What Did Lin Junyang (林俊旸) See?

The argument

Lin Junyang (林俊旸), who reportedly left Alibaba (阿里巴巴) after helping run training for its Qwen model, has published a wide-ranging English essay — From "Reasoning" Thinking to "Agentic" Thinking — first posted on X. It is his first systematic write-up since leaving the Qwen effort, and it lays out a clear, provocative claim: the core object of AI progress is shifting from "a single model" to "an agent plus its environment." Why does that matter? Because once thinking is instrumented for action, model improvements alone are no longer the winning ticket.

Technical prescriptions

Lin does more than rename the problem. He argues that agentic thinking must be trained as a system: environment design, high-throughput verification, robust evaluators, multi-agent coordination and infrastructure matter as much as architecture and data. He calls for clearer decoupling of training and inference, careful multi-agent division of labor, and explicit attention to reward-hacking pitfalls — concrete suggestions that, it has been reported, draw on hard lessons from Qwen3 and other experiments. He compares approaches at OpenAI, Anthropic and elsewhere, praising Anthropic’s task-driven selection of thinking modes and warning that earlier “long, slow” reasoning models are brittle for many real workloads.

Why it matters

If Lin is right, competition will shift toward who can build better training environments and execute RL feedback loops at scale — not just who trains the biggest checkpoint.

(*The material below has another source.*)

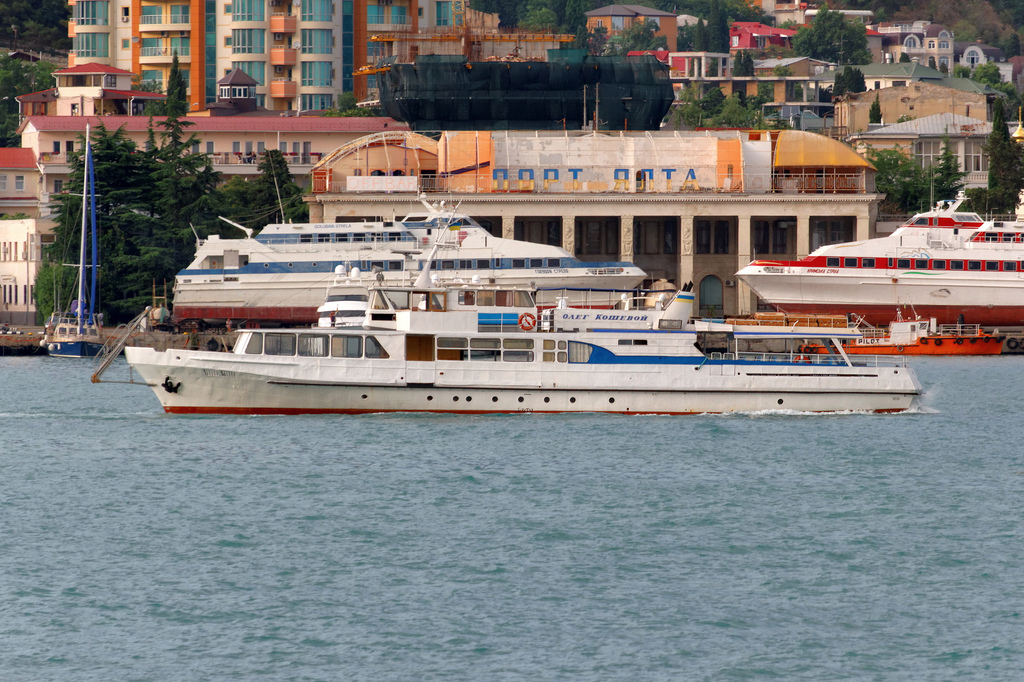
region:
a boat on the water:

That reframes product and engineering strategy: environment construction becomes an independent capability and even an entrepreneurial lane, and reliable, verifiable feedback (math, code, logic) becomes the currency that lets RL scale. This argument lands against a backdrop of intense US–China competition over AI tooling and export controls, where Chinese labs must both replicate Western advances and build their own system stacks under geopolitical pressure. Who owns the environments — and the real-world feedback they provide — may determine the next wave of winners.